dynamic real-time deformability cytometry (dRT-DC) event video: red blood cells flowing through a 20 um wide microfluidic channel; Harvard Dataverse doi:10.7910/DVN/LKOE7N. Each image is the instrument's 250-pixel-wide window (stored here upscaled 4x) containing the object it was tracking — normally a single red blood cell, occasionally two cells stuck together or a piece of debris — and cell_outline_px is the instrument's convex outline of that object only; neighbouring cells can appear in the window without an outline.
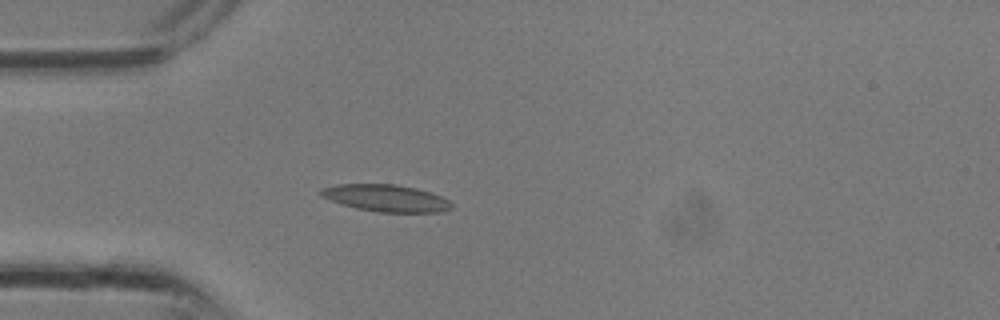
{"species": "common noctule bat (a hibernating species)", "species_latin": "Nyctalus noctula", "temperature_condition": "room temperature", "stored_images_in_passage": 25, "camera_frame_rate_fps": 3000, "um_per_image_px": 0.085, "animal": {"sex": "male", "body_mass_g": 13.3}, "frame": {"image": 1, "passage_image": 5, "time_ms": 1.333, "image_size_px": [1000, 320], "cell_outline_px": [[452, 208], [440, 212], [376, 212], [356, 208], [320, 196], [320, 188], [336, 184], [396, 184], [416, 188], [440, 196], [448, 200], [452, 204]], "centroid_in_image_um": [32.79, 16.83], "position_along_channel_um": 52.2, "area_um2": 20.4}}
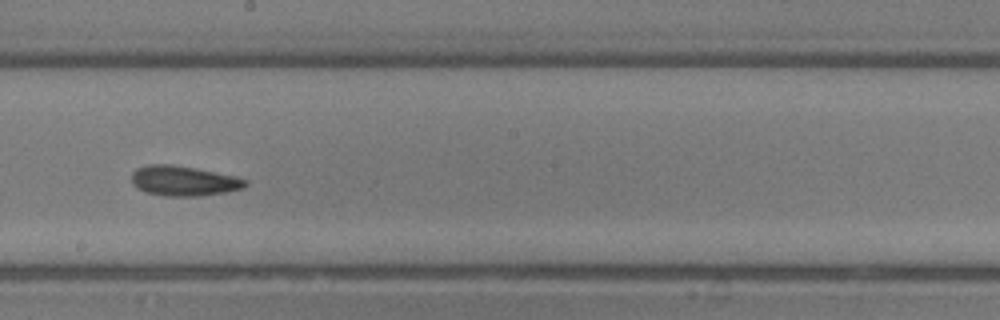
{"frame": {"image": 2, "passage_image": 14, "time_ms": 4.333, "image_size_px": [1000, 320], "cell_outline_px": [[248, 184], [244, 188], [224, 192], [200, 196], [164, 196], [144, 192], [136, 188], [132, 184], [132, 172], [136, 168], [148, 164], [172, 164], [236, 176], [248, 180]], "centroid_in_image_um": [15.59, 15.37], "position_along_channel_um": 232.6, "area_um2": 20.06}}
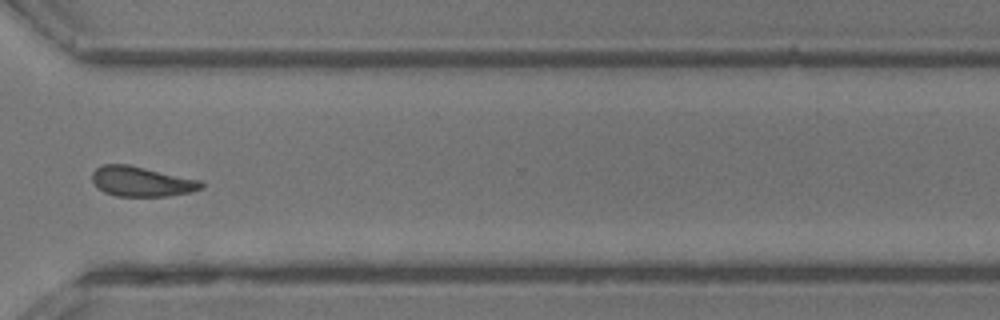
{"frame": {"image": 3, "passage_image": 20, "time_ms": 6.333, "image_size_px": [1000, 320], "cell_outline_px": [[204, 188], [192, 192], [168, 196], [116, 196], [104, 192], [92, 180], [92, 172], [96, 168], [104, 164], [128, 164], [200, 180], [204, 184]], "centroid_in_image_um": [12.06, 15.43], "position_along_channel_um": 358.5, "area_um2": 19.02}}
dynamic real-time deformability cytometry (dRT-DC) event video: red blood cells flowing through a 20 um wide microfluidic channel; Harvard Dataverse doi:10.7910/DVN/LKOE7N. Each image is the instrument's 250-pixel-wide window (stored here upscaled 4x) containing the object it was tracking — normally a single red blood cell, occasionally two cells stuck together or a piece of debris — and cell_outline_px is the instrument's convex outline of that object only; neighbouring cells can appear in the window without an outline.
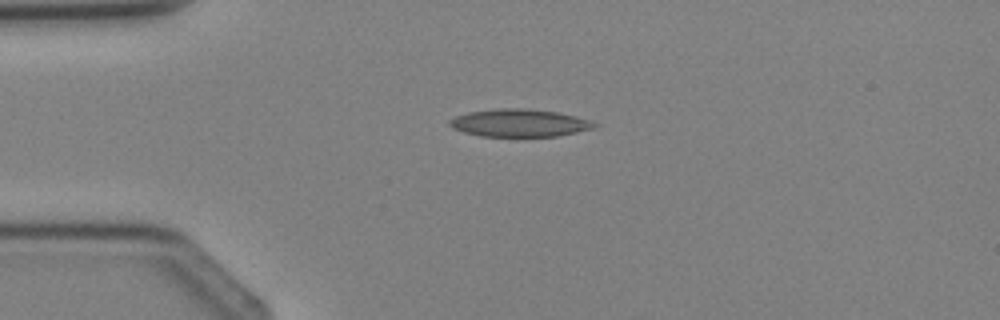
{"species": "Egyptian fruit bat (a non-hibernating species)", "species_latin": "Rousettus aegyptiacus", "temperature_condition": "cold", "stored_images_in_passage": 1, "camera_frame_rate_fps": 3000, "um_per_image_px": 0.085, "animal": {"sex": "female"}, "frame": {"image": 1, "passage_image": 1, "time_ms": 0.0, "image_size_px": [1000, 320], "cell_outline_px": [[600, 124], [596, 128], [556, 136], [480, 136], [464, 132], [452, 128], [448, 124], [448, 120], [456, 116], [468, 112], [496, 108], [524, 108], [556, 112], [576, 116]], "centroid_in_image_um": [44.14, 10.44], "position_along_channel_um": 40.9, "area_um2": 23.35}}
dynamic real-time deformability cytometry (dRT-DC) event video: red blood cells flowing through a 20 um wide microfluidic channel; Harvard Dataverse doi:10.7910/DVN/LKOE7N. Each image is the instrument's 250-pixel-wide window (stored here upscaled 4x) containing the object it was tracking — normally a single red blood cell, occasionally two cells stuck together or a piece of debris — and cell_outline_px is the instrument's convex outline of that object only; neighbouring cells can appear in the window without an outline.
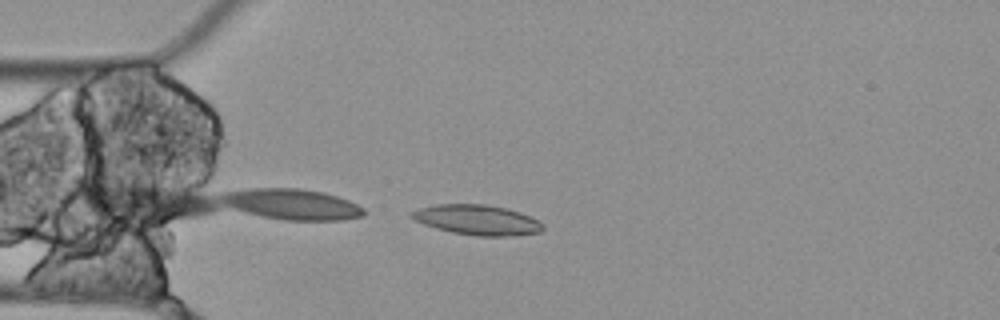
{"species": "Egyptian fruit bat (a non-hibernating species)", "species_latin": "Rousettus aegyptiacus", "temperature_condition": "cold", "stored_images_in_passage": 10, "camera_frame_rate_fps": 3000, "um_per_image_px": 0.085, "animal": {"sex": "female"}, "frame": {"image": 1, "passage_image": 4, "time_ms": 1.0, "image_size_px": [1000, 320], "cell_outline_px": [[544, 228], [540, 232], [516, 236], [476, 236], [452, 232], [436, 228], [412, 220], [408, 216], [412, 212], [420, 208], [436, 204], [488, 204], [520, 212], [544, 224]], "centroid_in_image_um": [40.55, 18.7], "position_along_channel_um": 44.5, "area_um2": 23.06}}
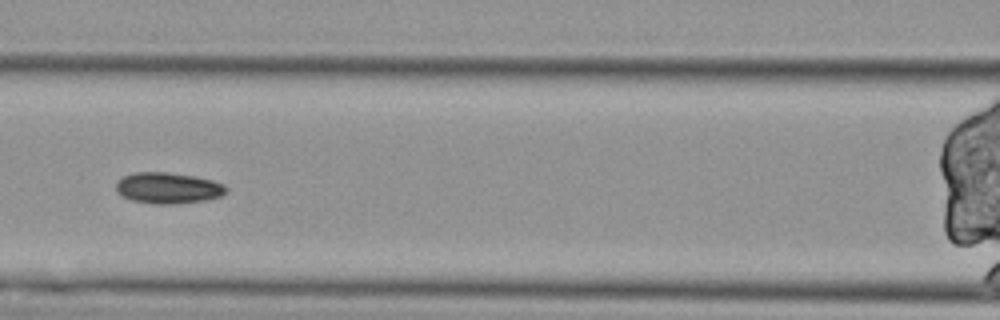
{"frame": {"image": 2, "passage_image": 7, "time_ms": 2.0, "image_size_px": [1000, 320], "cell_outline_px": [[228, 192], [220, 196], [208, 200], [180, 204], [152, 204], [132, 200], [120, 196], [116, 192], [116, 180], [132, 172], [168, 172], [196, 176], [212, 180], [224, 184], [228, 188]], "centroid_in_image_um": [14.28, 15.98], "position_along_channel_um": 152.3, "area_um2": 20.46}}
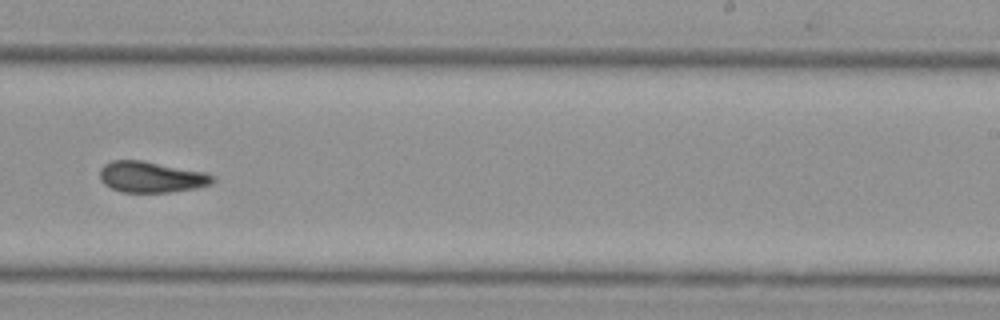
{"frame": {"image": 3, "passage_image": 10, "time_ms": 3.0, "image_size_px": [1000, 320], "cell_outline_px": [[216, 180], [212, 184], [196, 188], [168, 192], [120, 192], [104, 184], [100, 180], [100, 168], [104, 164], [112, 160], [144, 160], [204, 172], [216, 176]], "centroid_in_image_um": [12.86, 15.04], "position_along_channel_um": 276.1, "area_um2": 20.58}}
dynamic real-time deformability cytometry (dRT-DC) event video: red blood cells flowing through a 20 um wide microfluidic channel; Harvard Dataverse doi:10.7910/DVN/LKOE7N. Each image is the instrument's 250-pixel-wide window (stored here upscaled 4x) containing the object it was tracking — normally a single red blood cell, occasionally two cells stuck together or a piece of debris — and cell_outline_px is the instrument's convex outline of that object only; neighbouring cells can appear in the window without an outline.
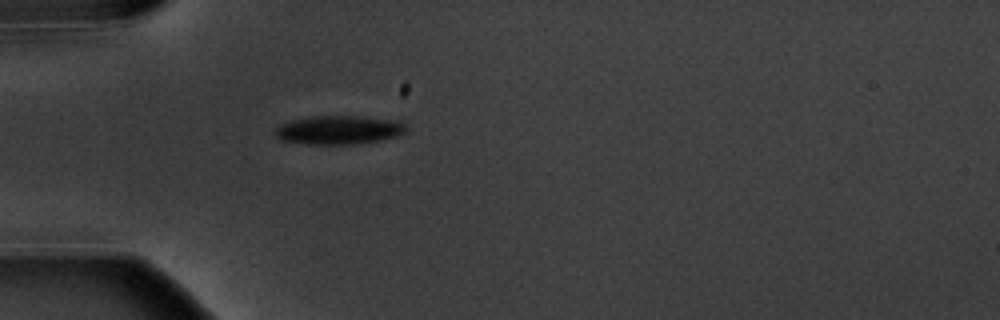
{"species": "common noctule bat (a hibernating species)", "species_latin": "Nyctalus noctula", "temperature_condition": "warm", "stored_images_in_passage": 1, "camera_frame_rate_fps": 3000, "um_per_image_px": 0.085, "animal": {"sex": "male", "body_mass_g": 20.1, "forearm_length_mm": 53.5}, "frame": {"image": 1, "passage_image": 1, "time_ms": 0.0, "image_size_px": [1000, 320], "cell_outline_px": [[404, 132], [396, 136], [376, 140], [352, 144], [308, 144], [280, 140], [276, 136], [276, 128], [280, 124], [292, 120], [312, 116], [356, 116], [388, 120], [404, 124]], "centroid_in_image_um": [28.69, 11.05], "position_along_channel_um": 56.3, "area_um2": 21.27}}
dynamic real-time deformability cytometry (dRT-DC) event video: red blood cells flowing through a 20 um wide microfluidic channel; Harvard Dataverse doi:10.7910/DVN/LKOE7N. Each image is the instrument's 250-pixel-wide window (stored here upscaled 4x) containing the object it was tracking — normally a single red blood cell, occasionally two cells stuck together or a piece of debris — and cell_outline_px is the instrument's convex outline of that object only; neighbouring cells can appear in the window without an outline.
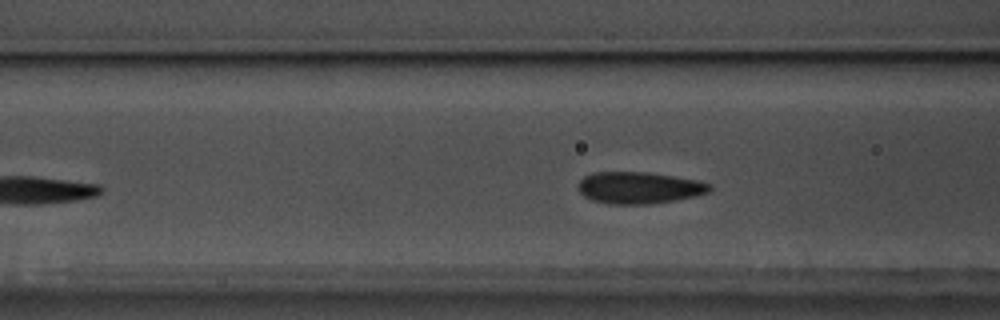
{"species": "common noctule bat (a hibernating species)", "species_latin": "Nyctalus noctula", "temperature_condition": "warm", "stored_images_in_passage": 38, "camera_frame_rate_fps": 3000, "um_per_image_px": 0.085, "animal": {"sex": "male", "body_mass_g": 17.5, "forearm_length_mm": 52.3}, "frame": {"image": 1, "passage_image": 6, "time_ms": 1.667, "image_size_px": [1000, 320], "cell_outline_px": [[712, 188], [708, 192], [696, 196], [676, 200], [648, 204], [608, 204], [592, 200], [584, 196], [580, 192], [576, 184], [584, 176], [592, 172], [644, 172], [672, 176], [696, 180], [712, 184]], "centroid_in_image_um": [54.29, 15.96], "position_along_channel_um": 112.3, "area_um2": 24.39}}
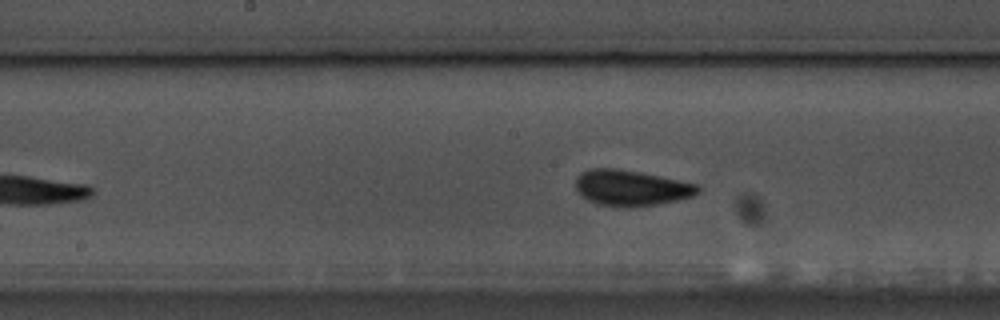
{"frame": {"image": 2, "passage_image": 13, "time_ms": 4.0, "image_size_px": [1000, 320], "cell_outline_px": [[700, 192], [692, 196], [676, 200], [656, 204], [624, 208], [596, 204], [580, 196], [576, 192], [576, 176], [580, 172], [592, 168], [620, 168], [660, 176], [696, 184], [700, 188]], "centroid_in_image_um": [53.58, 15.97], "position_along_channel_um": 194.6, "area_um2": 25.66}}
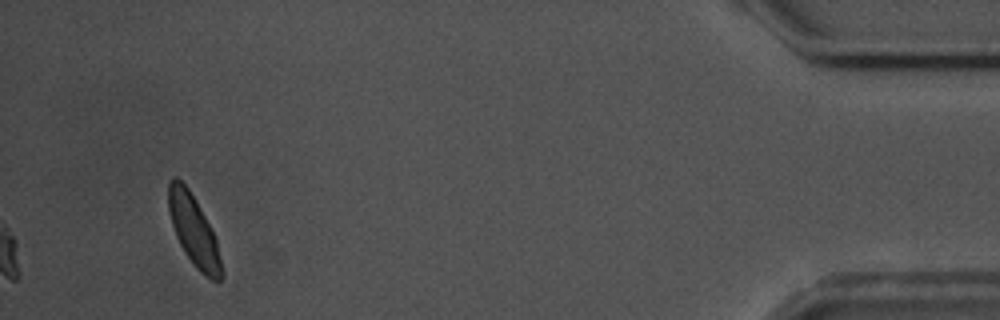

• • • • •

Given task: Leave out the pictures and print each record exactly as it stands.

Answer to the problem:
dynamic real-time deformability cytometry (dRT-DC) event video: red blood cells flowing through a 20 um wide microfluidic channel; Harvard Dataverse doi:10.7910/DVN/LKOE7N. Each image is the instrument's 250-pixel-wide window (stored here upscaled 4x) containing the object it was tracking — normally a single red blood cell, occasionally two cells stuck together or a piece of debris — and cell_outline_px is the instrument's convex outline of that object only; neighbouring cells can appear in the window without an outline.
{"species": "common noctule bat (a hibernating species)", "species_latin": "Nyctalus noctula", "temperature_condition": "room temperature", "stored_images_in_passage": 25, "camera_frame_rate_fps": 3000, "um_per_image_px": 0.085, "animal": {"sex": "male", "body_mass_g": 13.3}, "frame": {"image": 1, "passage_image": 5, "time_ms": 1.333, "image_size_px": [1000, 320], "cell_outline_px": [[452, 208], [440, 212], [376, 212], [356, 208], [320, 196], [320, 188], [336, 184], [396, 184], [416, 188], [440, 196], [448, 200], [452, 204]], "centroid_in_image_um": [32.79, 16.83], "position_along_channel_um": 52.2, "area_um2": 20.4}}
{"frame": {"image": 2, "passage_image": 14, "time_ms": 4.333, "image_size_px": [1000, 320], "cell_outline_px": [[248, 184], [244, 188], [224, 192], [200, 196], [164, 196], [144, 192], [136, 188], [132, 184], [132, 172], [136, 168], [148, 164], [172, 164], [236, 176], [248, 180]], "centroid_in_image_um": [15.59, 15.37], "position_along_channel_um": 232.6, "area_um2": 20.06}}
{"frame": {"image": 3, "passage_image": 20, "time_ms": 6.333, "image_size_px": [1000, 320], "cell_outline_px": [[204, 188], [192, 192], [168, 196], [116, 196], [104, 192], [92, 180], [92, 172], [96, 168], [104, 164], [128, 164], [200, 180], [204, 184]], "centroid_in_image_um": [12.06, 15.43], "position_along_channel_um": 358.5, "area_um2": 19.02}}
dynamic real-time deformability cytometry (dRT-DC) event video: red blood cells flowing through a 20 um wide microfluidic channel; Harvard Dataverse doi:10.7910/DVN/LKOE7N. Each image is the instrument's 250-pixel-wide window (stored here upscaled 4x) containing the object it was tracking — normally a single red blood cell, occasionally two cells stuck together or a piece of debris — and cell_outline_px is the instrument's convex outline of that object only; neighbouring cells can appear in the window without an outline.
{"species": "Egyptian fruit bat (a non-hibernating species)", "species_latin": "Rousettus aegyptiacus", "temperature_condition": "cold", "stored_images_in_passage": 1, "camera_frame_rate_fps": 3000, "um_per_image_px": 0.085, "animal": {"sex": "female"}, "frame": {"image": 1, "passage_image": 1, "time_ms": 0.0, "image_size_px": [1000, 320], "cell_outline_px": [[600, 124], [596, 128], [556, 136], [480, 136], [464, 132], [452, 128], [448, 124], [448, 120], [456, 116], [468, 112], [496, 108], [524, 108], [556, 112], [576, 116]], "centroid_in_image_um": [44.14, 10.44], "position_along_channel_um": 40.9, "area_um2": 23.35}}
dynamic real-time deformability cytometry (dRT-DC) event video: red blood cells flowing through a 20 um wide microfluidic channel; Harvard Dataverse doi:10.7910/DVN/LKOE7N. Each image is the instrument's 250-pixel-wide window (stored here upscaled 4x) containing the object it was tracking — normally a single red blood cell, occasionally two cells stuck together or a piece of debris — and cell_outline_px is the instrument's convex outline of that object only; neighbouring cells can appear in the window without an outline.
{"species": "Egyptian fruit bat (a non-hibernating species)", "species_latin": "Rousettus aegyptiacus", "temperature_condition": "cold", "stored_images_in_passage": 10, "camera_frame_rate_fps": 3000, "um_per_image_px": 0.085, "animal": {"sex": "female"}, "frame": {"image": 1, "passage_image": 4, "time_ms": 1.0, "image_size_px": [1000, 320], "cell_outline_px": [[544, 228], [540, 232], [516, 236], [476, 236], [452, 232], [436, 228], [412, 220], [408, 216], [412, 212], [420, 208], [436, 204], [488, 204], [520, 212], [544, 224]], "centroid_in_image_um": [40.55, 18.7], "position_along_channel_um": 44.5, "area_um2": 23.06}}
{"frame": {"image": 2, "passage_image": 7, "time_ms": 2.0, "image_size_px": [1000, 320], "cell_outline_px": [[228, 192], [220, 196], [208, 200], [180, 204], [152, 204], [132, 200], [120, 196], [116, 192], [116, 180], [132, 172], [168, 172], [196, 176], [212, 180], [224, 184], [228, 188]], "centroid_in_image_um": [14.28, 15.98], "position_along_channel_um": 152.3, "area_um2": 20.46}}
{"frame": {"image": 3, "passage_image": 10, "time_ms": 3.0, "image_size_px": [1000, 320], "cell_outline_px": [[216, 180], [212, 184], [196, 188], [168, 192], [120, 192], [104, 184], [100, 180], [100, 168], [104, 164], [112, 160], [144, 160], [204, 172], [216, 176]], "centroid_in_image_um": [12.86, 15.04], "position_along_channel_um": 276.1, "area_um2": 20.58}}
dynamic real-time deformability cytometry (dRT-DC) event video: red blood cells flowing through a 20 um wide microfluidic channel; Harvard Dataverse doi:10.7910/DVN/LKOE7N. Each image is the instrument's 250-pixel-wide window (stored here upscaled 4x) containing the object it was tracking — normally a single red blood cell, occasionally two cells stuck together or a piece of debris — and cell_outline_px is the instrument's convex outline of that object only; neighbouring cells can appear in the window without an outline.
{"species": "common noctule bat (a hibernating species)", "species_latin": "Nyctalus noctula", "temperature_condition": "warm", "stored_images_in_passage": 1, "camera_frame_rate_fps": 3000, "um_per_image_px": 0.085, "animal": {"sex": "male", "body_mass_g": 20.1, "forearm_length_mm": 53.5}, "frame": {"image": 1, "passage_image": 1, "time_ms": 0.0, "image_size_px": [1000, 320], "cell_outline_px": [[404, 132], [396, 136], [376, 140], [352, 144], [308, 144], [280, 140], [276, 136], [276, 128], [280, 124], [292, 120], [312, 116], [356, 116], [388, 120], [404, 124]], "centroid_in_image_um": [28.69, 11.05], "position_along_channel_um": 56.3, "area_um2": 21.27}}
dynamic real-time deformability cytometry (dRT-DC) event video: red blood cells flowing through a 20 um wide microfluidic channel; Harvard Dataverse doi:10.7910/DVN/LKOE7N. Each image is the instrument's 250-pixel-wide window (stored here upscaled 4x) containing the object it was tracking — normally a single red blood cell, occasionally two cells stuck together or a piece of debris — and cell_outline_px is the instrument's convex outline of that object only; neighbouring cells can appear in the window without an outline.
{"species": "common noctule bat (a hibernating species)", "species_latin": "Nyctalus noctula", "temperature_condition": "warm", "stored_images_in_passage": 38, "camera_frame_rate_fps": 3000, "um_per_image_px": 0.085, "animal": {"sex": "male", "body_mass_g": 17.5, "forearm_length_mm": 52.3}, "frame": {"image": 1, "passage_image": 6, "time_ms": 1.667, "image_size_px": [1000, 320], "cell_outline_px": [[712, 188], [708, 192], [696, 196], [676, 200], [648, 204], [608, 204], [592, 200], [584, 196], [580, 192], [576, 184], [584, 176], [592, 172], [644, 172], [672, 176], [696, 180], [712, 184]], "centroid_in_image_um": [54.29, 15.96], "position_along_channel_um": 112.3, "area_um2": 24.39}}
{"frame": {"image": 2, "passage_image": 13, "time_ms": 4.0, "image_size_px": [1000, 320], "cell_outline_px": [[700, 192], [692, 196], [676, 200], [656, 204], [624, 208], [596, 204], [580, 196], [576, 192], [576, 176], [580, 172], [592, 168], [620, 168], [660, 176], [696, 184], [700, 188]], "centroid_in_image_um": [53.58, 15.97], "position_along_channel_um": 194.6, "area_um2": 25.66}}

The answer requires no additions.